Can't be sure if we can use it as it needs data and time and it's our db admin responsibility , so I can't say that we will use it but "I will mark it down.

In addition to losing some data you will also get some data twice (when an index page is split and your query has just processed that page, and then your query ALSO processes the new split-page).

Can't see how that is useful, the data is frequently going to be "incomplete" and if you run the query again, immediately, you will get a different answer because data is being added.

If Vendor recommends that you don't query the live database I would imagine that is because it is not transactionally atomic - so you are likely to get "bits of data" I expect? For example "some of the invoice details" because not all of it has been committed yet

Actually the issue is that we get a lot of deadlocks when querying the data.
We might be OK on losing or getting xtra data on SOME reports but we can't afford the deadlocks as we may lose money on incomplete orders with that.

The complete invoices for the accounting department that are also very important are issued to them on the next day, through the overnight backup.
So the most important data is preserved but the deadlock may and have issued unexpected problems.


We avoid that by using Read Committed Snapshot Isolation on our OLTP databases, but the system was designed and tested, from the ground up, to be compatible with RCSI, so its not something you could just "turn on" safely, without testing.

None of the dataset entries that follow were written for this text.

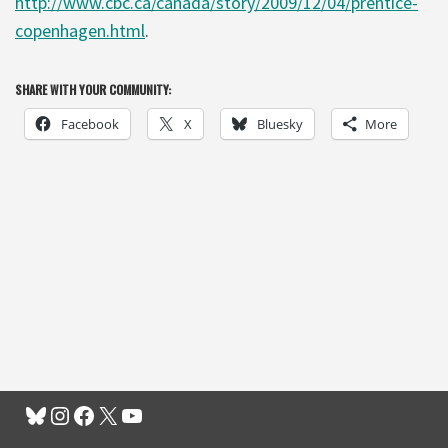
http://www.cbc.ca/canada/story/2009/12/04/prentice-
copenhagen.html
.
SHARE WITH YOUR COMMUNITY:
Facebook
X
Bluesky
More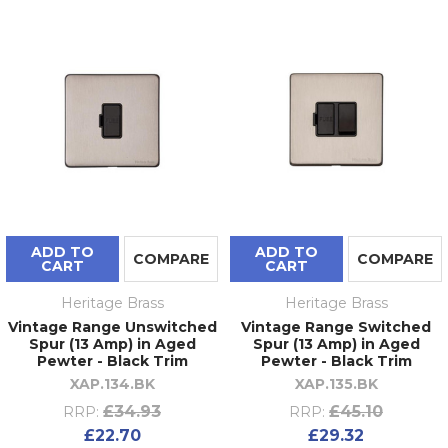
ADD TO
ADD TO
COMPARE
COMPARE
CART
CART
Heritage Brass
Heritage Brass
Vintage Range Unswitched
Vintage Range Switched
Spur (13 Amp) in Aged
Spur (13 Amp) in Aged
Pewter - Black Trim
Pewter - Black Trim
XAP.134.BK
XAP.135.BK
£34.93
£45.10
RRP:
RRP:
£22.70
£29.32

Doesn't sound like your APP developers are using that - which is either a pity, or they have some technical reason why they don't do that.

Given those sorts of issues I would only want to be querying a "known transactionally complete" copy database, but if you are happy with the level of inaccuracy you get on your financial reports I guess it is OK.

I'm used to people saying to me "Inaccuracy is fine provided it is not on anything important" ... similarly to "Loss of any data is fine, provided it isn't important data" ...


The more you reveal about the problems with your system the more I am convinced there are some fundamental problems with it; you seem to have to fight very hard just to get some basic reports. While ideas like RCSI, Transaction Replication etc might be part of the solution it may be possible to avoid them if you know the underlying problems. I would start by downloading the following free script and running it out of hours:


I would also run the following scripts for latency and waits:

Once you have a list of the current problems and the results of these scripts you should then be in a position to decide how to proceed. You might have to work with your supplier and/or external DB consultants to get this system working well.

Good luck.

Thanks everyone.
Even the 3rd party developers are not hitting the DB directly.
They do everything on a temp session.It's not something that they reveal but I have run the profiler a lot on the databases and that's what I can see.
For that part, the apps are working fine but when we start querying data directly on their db's then we get into a lot of issue, as you may have suspected.

I could probably have our admin run the tools but the fact remains that I cannot change any 3rd party sp's or use my own indexes without consulting with them and that would take a looot of time.

What I am trying to do is, at least, run any parametric reports or queries that hit the main databases with as little problems as possible.

I appreciate all the help from you and again, thanks a bunch.

If it was me I would stop querying the database direct and put my efforts into maintaining a copy-database that was sufficiently "fresh" for reporting against.

You said (IIRC) that you were using NOLOCK-equivalent, and were happy with some inaccuracy, so seems reasonable to me that data that is a few minutes old, but was 100% accurate, would be just as "accurate" in practical terms.

They are probably caching data in the middle tier. I would investigate if there is some sort of published interface to use this data for reporting. If there is, it will probably use web services.

Like Kristen, I suspect you should not be querying the production DB directly; even NOLOCK holds some locks:

I think someone needs to stand back and take a strategic view. This may involve discussing requirements and options with your suppliers.